The Family Cottage – Inherited Dream or Future Nightmare?

The crisp autumn air isn’t just a reminder that summer is over, but also a signal to an end of cottage season for some.

Most that invest in their own cottage do it with a mind to “keep it in the family.” Watching your kids grow up at the cottage with the thought that you will one day pass it to them to see their own children enjoy it, is a beautiful dream. But the reality is that passing the family cottage to your kids can be more complicated than it seems, and when done incorrectly can turn your idyllic dream into an utter nightmare.

With some clever estate planning you can rest assured that after you’re gone, your family will be swimming in the lake by the cottage, and not swimming in tax-related debt. You see what we did there? You get the point.

Well, there are a number of ways to minimize tax consequences when passing on your cottage. Each has its pro and cons, and each only works in certain situations.  

First, you can consider gifting the cottage to your child or beneficiary before you die. This let’s you pay the capital gains tax on it, so your estate or your child don’t have to. The drawback? The cottage doesn’t belong to you anymore. Your kid is free to sell it, not invite you over, or even lose it in a messy divorce.   

Second, if you don’t want to lose ownership rights while you are alive, you can gift it in your will. This means your kids or beneficiary will get ownership upon your death. Again, this means that your beneficiary can sell your beloved cottage, and your dreams of having your grandchildren spend summers there may come to nothing. However, even this option will likely attract estate administration tax, which will be paid for by your estate. Death and taxes, am I right?         

Third, you could set up a cottage trust. This will give you some control over the cottage after you’ve passed away. The trust then holds the cottage for the enjoyment of your beneficiaries. You can even allocate funds which can be used to maintain the property. The trust also protects the cottage from any legal disputes that may arise after you’re gone, including bankruptcy, liens and divorce. The catch? When it comes to discretionary trusts, there is what is called a “deemed disposition.” This means that every 21 years capital gains tax becomes payable on the cottage. If there isn’t enough to pay the taxes, the cottage has to be sold.

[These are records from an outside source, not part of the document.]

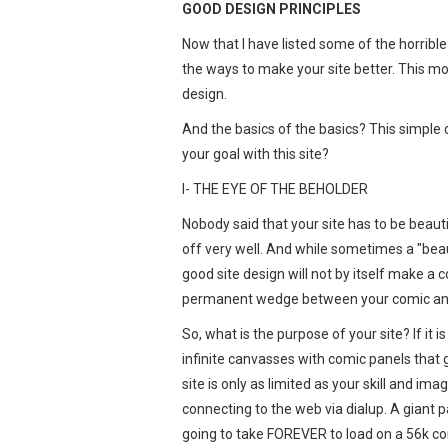
GOOD DESIGN PRINCIPLES
Now that I have listed some of the horrible 
the ways to make your site better. This mon
design.
And the basics of the basics? This simple 
your goal with this site?
I- THE EYE OF THE BEHOLDER
Nobody said that your site has to be beauti
off very well. And while sometimes a "beau
good site design will not by itself make a 
permanent wedge between your comic and 
So, what is the purpose of your site? If it i
infinite canvasses with comic panels that g
site is only as limited as your skill and im
connecting to the web via dialup. A giant pa
going to take FOREVER to load on a 56k co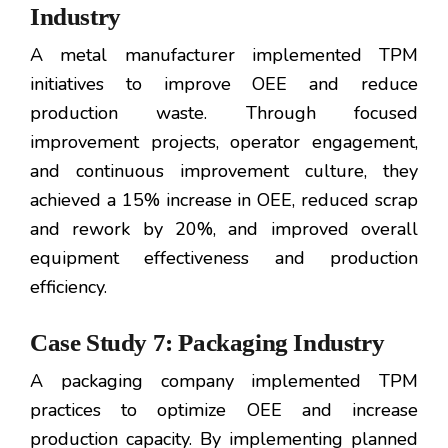
Industry
A metal manufacturer implemented TPM
initiatives to improve OEE and reduce
production waste. Through focused
improvement projects, operator engagement,
and continuous improvement culture, they
achieved a 15% increase in OEE, reduced scrap
and rework by 20%, and improved overall
equipment effectiveness and production
efficiency.
Case Study 7: Packaging Industry
A packaging company implemented TPM
practices to optimize OEE and increase
production capacity. By implementing planned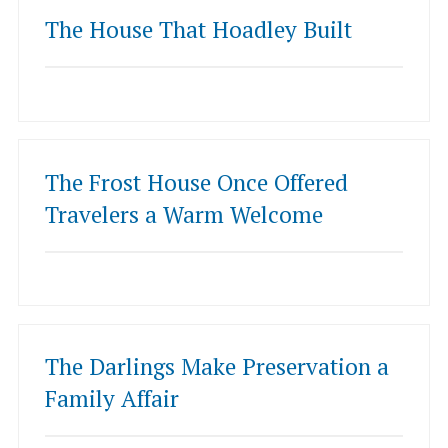
The House That Hoadley Built
The Frost House Once Offered
Travelers a Warm Welcome
The Darlings Make Preservation a
Family Affair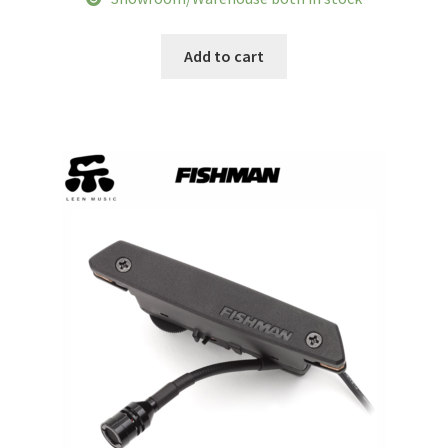
was:
is:
$318.51.
$271.93.
Add to cart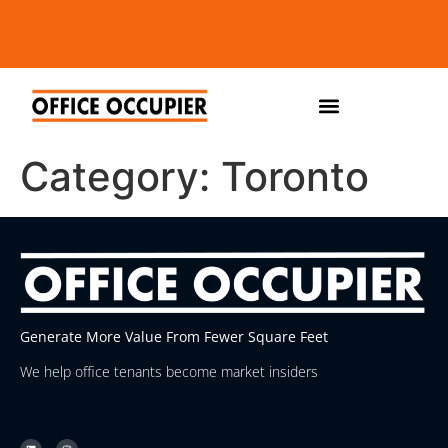
Category:
Toronto
Generate More Value From Fewer Square Feet
We help office tenants become market insiders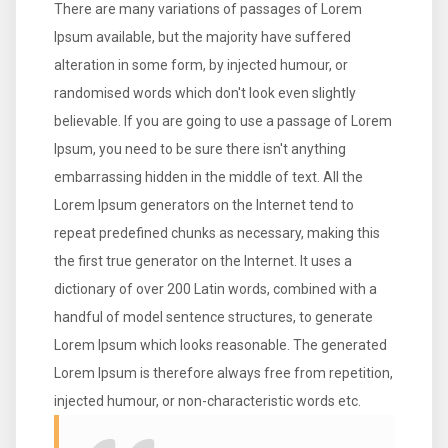
There are many variations of passages of Lorem
Ipsum available, but the majority have suffered
alteration in some form, by injected humour, or
randomised words which don't look even slightly
believable. If you are going to use a passage of Lorem
Ipsum, you need to be sure there isn't anything
embarrassing hidden in the middle of text. All the
Lorem Ipsum generators on the Internet tend to
repeat predefined chunks as necessary, making this
the first true generator on the Internet. It uses a
dictionary of over 200 Latin words, combined with a
handful of model sentence structures, to generate
Lorem Ipsum which looks reasonable. The generated
Lorem Ipsum is therefore always free from repetition,
injected humour, or non-characteristic words etc.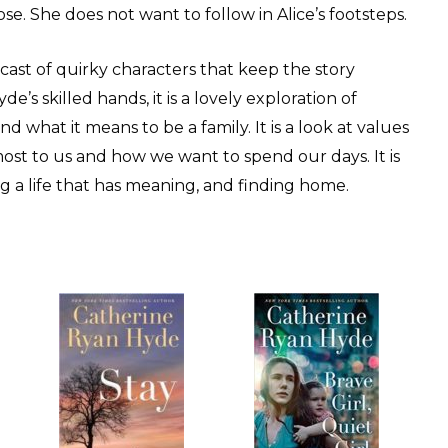
ose. She does not want to follow in Alice’s footsteps.
cast of quirky characters that keep the story
e’s skilled hands, it is a lovely exploration of
nd what it means to be a family. It is a look at values
t to us and how we want to spend our days. It is
ing a life that has meaning, and finding home.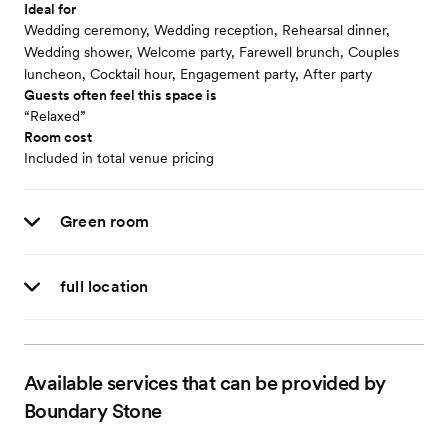
Ideal for
Wedding ceremony, Wedding reception, Rehearsal dinner,
Wedding shower, Welcome party, Farewell brunch, Couples
luncheon, Cocktail hour, Engagement party, After party
Guests often feel this space is
“Relaxed”
Room cost
Included in total venue pricing
Green room
full location
Available services that can be provided by
Boundary Stone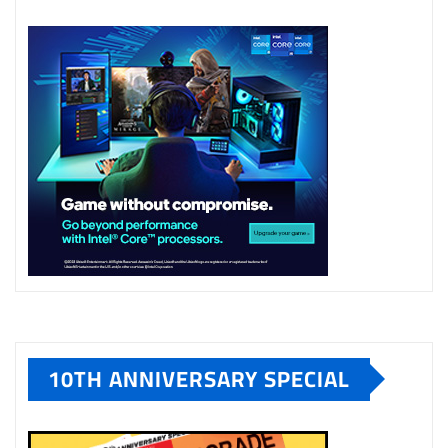
10TH ANNIVERSARY SPECIAL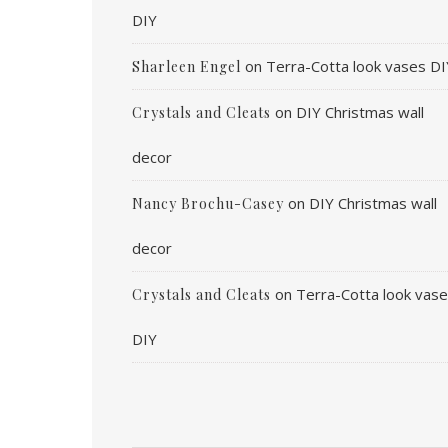
DIY
on
Terra-Cotta look vases DI
Sharleen Engel
on
DIY Christmas wall
Crystals and Cleats
decor
on
DIY Christmas wall
Nancy Brochu-Casey
decor
on
Terra-Cotta look vas
Crystals and Cleats
DIY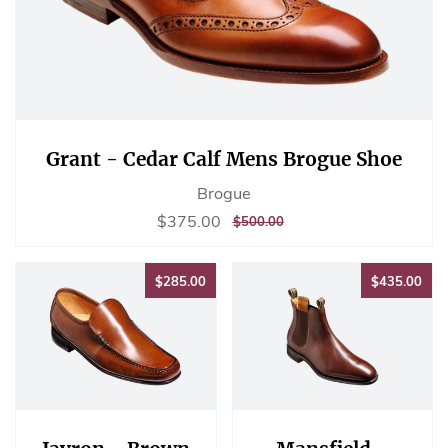
Grant - Cedar Calf Mens Brogue Shoe
Brogue
Sale
$375.00
$375.00
REGULAR
$500.00
$500.00
price
PRICE
$285.00
$43
$285.00
$435.00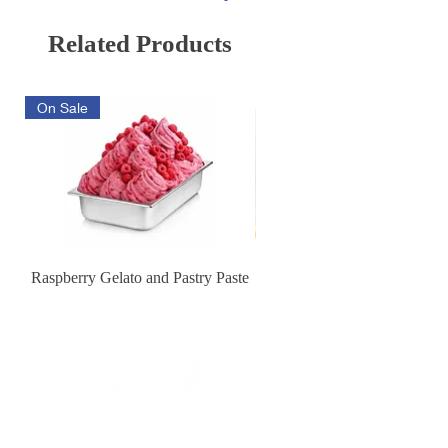
Related Products
On Sale
Raspberry Gelato and Pastry Paste
Lemon Sunburst Cookie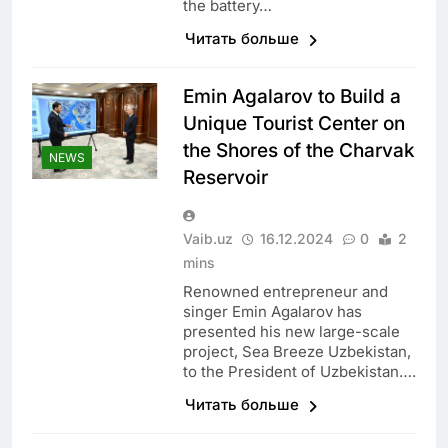
the battery…
Читать больше
Emin Agalarov to Build a
Unique Tourist Center on
the Shores of the Charvak
NEWS
Reservoir
Vaib.uz
16.12.2024
0
2
mins
Renowned entrepreneur and
singer Emin Agalarov has
presented his new large-scale
project, Sea Breeze Uzbekistan,
to the President of Uzbekistan….
Читать больше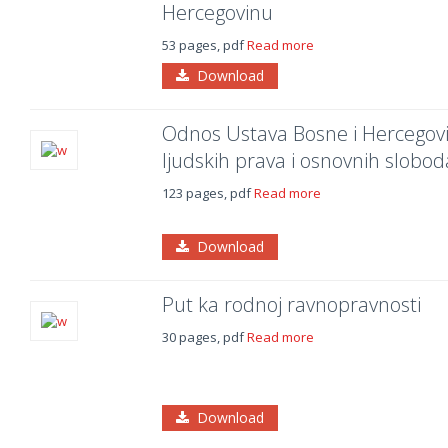
Hercegovinu
53 pages, pdf
Read more
Download
Odnos Ustava Bosne i Hercegovin
ljudskih prava i osnovnih slobod
123 pages, pdf
Read more
Download
Put ka rodnoj ravnopravnosti
30 pages, pdf
Read more
Download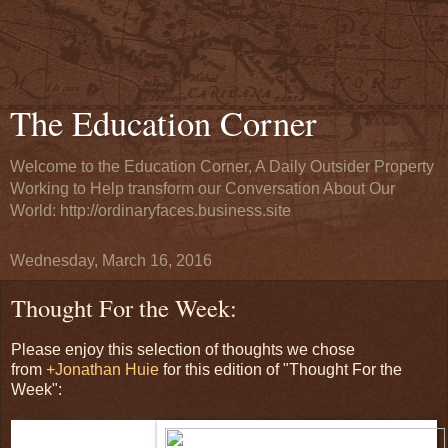
The Education Corner
Welcome to the Education Corner, A Daily Outsider Property
Working to Help transform our Conversation About Our
World: http://ordinaryfaces.business.site
Wednesday, March 16, 2016
Thought For the Week:
Please enjoy this selection of thoughts we chose
from
+Jonathan Huie
for this edition of "Thought For the
Week":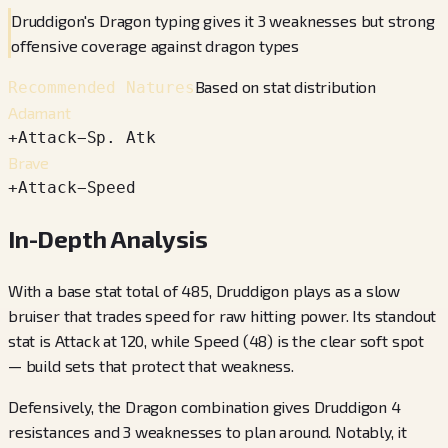
Druddigon's Dragon typing gives it 3 weaknesses but strong
offensive coverage against dragon types
Based on stat distribution
Recommended Natures
Adamant
+
Attack
−
Sp. Atk
Brave
+
Attack
−
Speed
In-Depth Analysis
With a base stat total of 485, Druddigon plays as a slow
bruiser that trades speed for raw hitting power. Its standout
stat is Attack at 120, while Speed (48) is the clear soft spot
— build sets that protect that weakness.
Defensively, the Dragon combination gives Druddigon 4
resistances and 3 weaknesses to plan around. Notably, it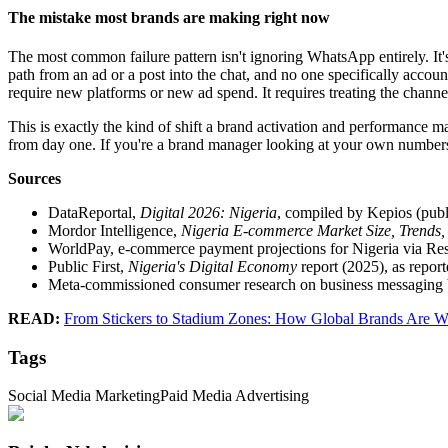
The mistake most brands are making right now
The most common failure pattern isn't ignoring WhatsApp entirely. It's 
path from an ad or a post into the chat, and no one specifically account
require new platforms or new ad spend. It requires treating the channel
This is exactly the kind of shift a brand activation and performance m
from day one. If you're a brand manager looking at your own numbers a
Sources
DataReportal,
Digital 2026: Nigeria
, compiled by Kepios (publ
Mordor Intelligence,
Nigeria E-commerce Market Size, Trends,
WorldPay, e-commerce payment projections for Nigeria via Re
Public First,
Nigeria's Digital Economy
report (2025), as repo
Meta-commissioned consumer research on business messaging be
READ:
From Stickers to Stadium Zones: How Global Brands Are W
Tags
Social Media Marketing
Paid Media Advertising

The above are overly simplified theoretical options for dealing with your cottage. In reality, estate planning is far more complicated and requires legal assistance. 

However, as you can see, you have options. You need to consider what works best in your situation, as it’s not a “one-size fits all.” I mean, you know your family better than we do, so keep them in mind when considering how to estate plan. Let’s put it this way, it’s hard enough for some parents to get their kids to listen to them now, you think it’ll be easier to dictate terms from the grave?